Paul McCartney and Ringo Starr seemed utterly ecstatic to work on Now and Then. George Harrison too, before his passing in 2001. The Beatles’ final track, a song recorded in isolation by John Lennon in 1978 for McCartney. Is it truly a song from The Beatles? Let us not burst the bubble. Regardless, it is here. One last go around for The Beatles and decades in the making. It would either be so good it would galvanise the well-regarded truth of The Beatles and their impact as the greatest UK band in history, or look like prattling elderly musicians with more time on their hands than they know what to do with. Thankfully, and possibly surprisingly, Now and Then is the former. A genuinely tender and well-structured track which has taken generations of technological development to piece together.
Counted in by McCartney and trailed off by Lennon, there will be plenty of comparisons to their heyday of working together – never a dry spell as McCartney revealed in an interview a few years ago. Now and Then feels as back-and-forth as it possibly could considering the lead Lennon vocals. Peter Jackson and the technology at hand have done a fine job of scrubbing the grain. Beyond this though, it is expectedly talented writing from the Lennon and McCartney duo. Harrison is given his place too, the late and great guitarist winding out the closing moments with an exceptional, firm piece of instrumental work. His relegation in The Beatles’ pecking order does not factor in here.

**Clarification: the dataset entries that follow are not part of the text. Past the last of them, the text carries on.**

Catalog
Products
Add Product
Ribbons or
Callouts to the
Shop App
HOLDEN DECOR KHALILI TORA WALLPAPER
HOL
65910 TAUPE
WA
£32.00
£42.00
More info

Make no mistake, Now and Then is a watershed moment far wider than The Beatles. Artificial intelligence has, successfully, been planted in a song and used for good. It galvanises McCartney and Starr, who are relegated to instrumentals and are in fine fettle for them after decades of continuing their craft. McCartney with headline slots, Starr with a series of Soviet Union-era EPs which demand his listeners remember his name. Fears of AI and its use elsewhere are understandable, when replicating the dead for new tracks comes around, but Now and Then is one of the few to have a sample of a fully recorded piece. There is a difference in creation and adaptation – Now and Then adapts the already-recorded Lennon to listenable qualities.

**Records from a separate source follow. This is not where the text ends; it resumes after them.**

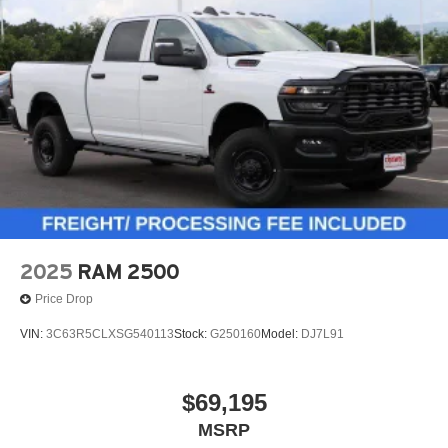
2025
RAM 2500
Price Drop
VIN:
3C63R5CLXSG540113
Stock:
G250160
Model:
DJ7L91
$69,195
MSRP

Fitting it is to pair the final single from The Beatles with their first-ever, Love Me Do, the release of Now and Then is a chilling reminder of finality in an era where bands of old continue to return. The Rolling Stones and John Cale are still kicking around. Even remnants of The Beach Boys remain. Now and Then is an emotional track, and that is what helps it linger a little longer. Of course, it is emotive for music fans, regardless of how big they are on The Beatles, to listen in real-time, for the first time, to the end of an era which has lasted a long while. Remasters will still come and go, and new material will be unearthed and scrubbed together on bootlegs for Bob Dylan, Paul Simon and beyond, but the final recordings of the Fab Four are now done and dusted. Even they hate the Friday music releases.